**Activity:** In the data, find the word "during" and copy out every line that has it.
########################################
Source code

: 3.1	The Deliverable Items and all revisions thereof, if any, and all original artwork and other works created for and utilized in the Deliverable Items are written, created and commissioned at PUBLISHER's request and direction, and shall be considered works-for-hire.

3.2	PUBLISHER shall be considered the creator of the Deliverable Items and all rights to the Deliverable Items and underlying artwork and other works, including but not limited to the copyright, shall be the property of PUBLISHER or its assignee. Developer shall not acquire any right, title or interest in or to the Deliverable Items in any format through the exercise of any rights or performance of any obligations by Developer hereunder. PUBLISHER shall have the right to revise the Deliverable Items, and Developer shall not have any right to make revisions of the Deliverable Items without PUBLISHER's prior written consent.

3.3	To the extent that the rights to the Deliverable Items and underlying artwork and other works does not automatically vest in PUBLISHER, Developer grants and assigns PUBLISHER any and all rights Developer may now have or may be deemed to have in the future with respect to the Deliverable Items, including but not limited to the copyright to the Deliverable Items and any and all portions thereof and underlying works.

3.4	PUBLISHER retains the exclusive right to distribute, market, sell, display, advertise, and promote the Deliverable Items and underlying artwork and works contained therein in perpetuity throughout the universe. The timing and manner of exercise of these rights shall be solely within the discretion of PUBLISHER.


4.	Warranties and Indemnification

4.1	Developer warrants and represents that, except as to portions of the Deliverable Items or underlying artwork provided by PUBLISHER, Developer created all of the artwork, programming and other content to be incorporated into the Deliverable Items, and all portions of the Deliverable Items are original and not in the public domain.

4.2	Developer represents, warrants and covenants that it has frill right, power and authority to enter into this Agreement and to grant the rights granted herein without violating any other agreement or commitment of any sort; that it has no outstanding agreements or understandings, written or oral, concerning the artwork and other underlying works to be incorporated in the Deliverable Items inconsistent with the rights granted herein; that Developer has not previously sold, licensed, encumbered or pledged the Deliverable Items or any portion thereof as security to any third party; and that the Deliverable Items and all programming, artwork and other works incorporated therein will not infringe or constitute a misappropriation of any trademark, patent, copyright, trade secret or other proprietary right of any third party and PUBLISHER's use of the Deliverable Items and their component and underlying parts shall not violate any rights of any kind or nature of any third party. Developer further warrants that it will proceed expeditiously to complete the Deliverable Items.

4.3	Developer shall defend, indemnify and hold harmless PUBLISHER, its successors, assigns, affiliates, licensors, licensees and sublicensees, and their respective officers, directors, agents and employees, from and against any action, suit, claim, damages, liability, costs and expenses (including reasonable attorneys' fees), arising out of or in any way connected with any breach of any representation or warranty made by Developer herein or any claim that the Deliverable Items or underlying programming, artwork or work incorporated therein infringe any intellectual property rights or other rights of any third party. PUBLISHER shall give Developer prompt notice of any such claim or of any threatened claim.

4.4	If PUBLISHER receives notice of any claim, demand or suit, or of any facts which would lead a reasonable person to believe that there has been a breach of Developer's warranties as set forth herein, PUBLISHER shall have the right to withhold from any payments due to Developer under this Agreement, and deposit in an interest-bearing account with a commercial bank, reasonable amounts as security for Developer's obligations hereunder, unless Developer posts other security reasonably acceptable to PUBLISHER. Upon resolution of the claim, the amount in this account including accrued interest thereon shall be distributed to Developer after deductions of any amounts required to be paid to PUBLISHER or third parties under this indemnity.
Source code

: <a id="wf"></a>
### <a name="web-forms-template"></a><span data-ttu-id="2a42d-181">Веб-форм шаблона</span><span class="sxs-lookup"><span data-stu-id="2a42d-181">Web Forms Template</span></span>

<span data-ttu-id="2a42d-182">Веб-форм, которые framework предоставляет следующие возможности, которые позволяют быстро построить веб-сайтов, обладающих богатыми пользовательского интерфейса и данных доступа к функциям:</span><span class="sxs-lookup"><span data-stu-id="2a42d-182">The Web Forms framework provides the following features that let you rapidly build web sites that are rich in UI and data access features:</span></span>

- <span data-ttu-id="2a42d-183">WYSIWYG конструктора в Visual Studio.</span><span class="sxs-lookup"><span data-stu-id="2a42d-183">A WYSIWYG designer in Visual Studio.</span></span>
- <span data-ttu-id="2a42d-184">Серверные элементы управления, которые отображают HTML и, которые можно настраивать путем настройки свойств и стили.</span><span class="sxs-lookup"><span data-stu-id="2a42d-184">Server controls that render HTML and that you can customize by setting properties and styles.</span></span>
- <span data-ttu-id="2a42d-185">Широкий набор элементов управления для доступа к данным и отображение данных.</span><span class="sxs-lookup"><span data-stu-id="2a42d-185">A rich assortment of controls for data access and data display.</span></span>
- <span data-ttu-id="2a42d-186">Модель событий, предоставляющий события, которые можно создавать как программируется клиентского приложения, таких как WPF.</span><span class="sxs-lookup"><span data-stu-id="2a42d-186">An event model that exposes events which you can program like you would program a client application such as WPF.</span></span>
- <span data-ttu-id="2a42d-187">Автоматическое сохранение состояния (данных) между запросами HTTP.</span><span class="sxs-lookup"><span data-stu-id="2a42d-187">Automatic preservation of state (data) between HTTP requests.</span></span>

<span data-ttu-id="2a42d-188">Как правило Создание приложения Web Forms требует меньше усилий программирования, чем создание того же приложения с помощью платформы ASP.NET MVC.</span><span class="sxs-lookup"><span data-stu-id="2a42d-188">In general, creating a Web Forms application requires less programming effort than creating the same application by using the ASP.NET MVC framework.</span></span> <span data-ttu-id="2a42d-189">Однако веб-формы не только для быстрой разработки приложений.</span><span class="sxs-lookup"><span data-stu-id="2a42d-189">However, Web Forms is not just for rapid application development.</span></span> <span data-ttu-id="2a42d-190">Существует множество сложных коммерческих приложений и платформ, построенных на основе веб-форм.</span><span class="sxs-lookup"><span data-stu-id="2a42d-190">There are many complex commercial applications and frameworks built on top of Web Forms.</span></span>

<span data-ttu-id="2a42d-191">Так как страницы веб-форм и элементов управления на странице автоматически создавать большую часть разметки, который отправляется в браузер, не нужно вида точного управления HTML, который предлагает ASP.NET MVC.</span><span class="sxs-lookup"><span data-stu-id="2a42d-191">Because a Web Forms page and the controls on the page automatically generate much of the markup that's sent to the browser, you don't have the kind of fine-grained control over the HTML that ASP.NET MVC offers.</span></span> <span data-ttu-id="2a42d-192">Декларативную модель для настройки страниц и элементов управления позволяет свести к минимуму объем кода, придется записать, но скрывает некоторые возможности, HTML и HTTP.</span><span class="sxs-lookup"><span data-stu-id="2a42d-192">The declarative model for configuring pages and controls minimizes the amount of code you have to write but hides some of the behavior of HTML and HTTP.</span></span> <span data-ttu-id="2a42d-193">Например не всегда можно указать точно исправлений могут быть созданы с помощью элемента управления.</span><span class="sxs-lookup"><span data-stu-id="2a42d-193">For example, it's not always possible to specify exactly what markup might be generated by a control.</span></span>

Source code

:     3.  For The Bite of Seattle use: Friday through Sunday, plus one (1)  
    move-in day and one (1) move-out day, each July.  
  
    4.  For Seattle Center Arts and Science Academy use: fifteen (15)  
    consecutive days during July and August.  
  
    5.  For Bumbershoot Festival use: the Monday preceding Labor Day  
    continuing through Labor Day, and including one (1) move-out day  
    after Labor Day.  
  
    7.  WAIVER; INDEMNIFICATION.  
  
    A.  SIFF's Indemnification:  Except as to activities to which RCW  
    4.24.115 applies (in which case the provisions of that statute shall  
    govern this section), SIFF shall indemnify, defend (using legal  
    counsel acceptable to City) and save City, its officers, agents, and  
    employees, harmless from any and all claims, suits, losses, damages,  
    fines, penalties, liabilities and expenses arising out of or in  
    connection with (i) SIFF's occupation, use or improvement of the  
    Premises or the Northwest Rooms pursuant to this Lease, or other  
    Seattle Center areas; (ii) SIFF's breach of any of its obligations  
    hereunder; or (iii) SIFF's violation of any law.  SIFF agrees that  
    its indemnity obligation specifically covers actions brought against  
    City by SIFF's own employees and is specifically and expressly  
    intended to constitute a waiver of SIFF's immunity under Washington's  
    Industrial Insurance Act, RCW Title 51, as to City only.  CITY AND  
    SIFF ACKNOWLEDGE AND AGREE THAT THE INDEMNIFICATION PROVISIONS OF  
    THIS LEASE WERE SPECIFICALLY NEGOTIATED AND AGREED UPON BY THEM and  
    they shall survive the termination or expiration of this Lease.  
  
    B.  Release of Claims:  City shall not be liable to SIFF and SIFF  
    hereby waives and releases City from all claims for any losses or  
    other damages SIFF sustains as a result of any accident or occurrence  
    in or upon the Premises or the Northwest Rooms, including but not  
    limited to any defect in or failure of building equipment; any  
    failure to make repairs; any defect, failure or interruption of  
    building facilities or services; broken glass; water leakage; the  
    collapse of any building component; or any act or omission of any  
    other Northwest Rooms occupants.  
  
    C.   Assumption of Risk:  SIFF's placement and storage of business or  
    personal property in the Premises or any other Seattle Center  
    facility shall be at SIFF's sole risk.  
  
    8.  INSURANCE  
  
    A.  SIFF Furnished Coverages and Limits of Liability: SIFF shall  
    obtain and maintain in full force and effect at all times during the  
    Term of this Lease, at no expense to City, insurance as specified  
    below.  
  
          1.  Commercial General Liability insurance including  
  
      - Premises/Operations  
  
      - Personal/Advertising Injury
########################################
**Written answer:**
    consecutive days during July and August.  
    obtain and maintain in full force and effect at all times during the  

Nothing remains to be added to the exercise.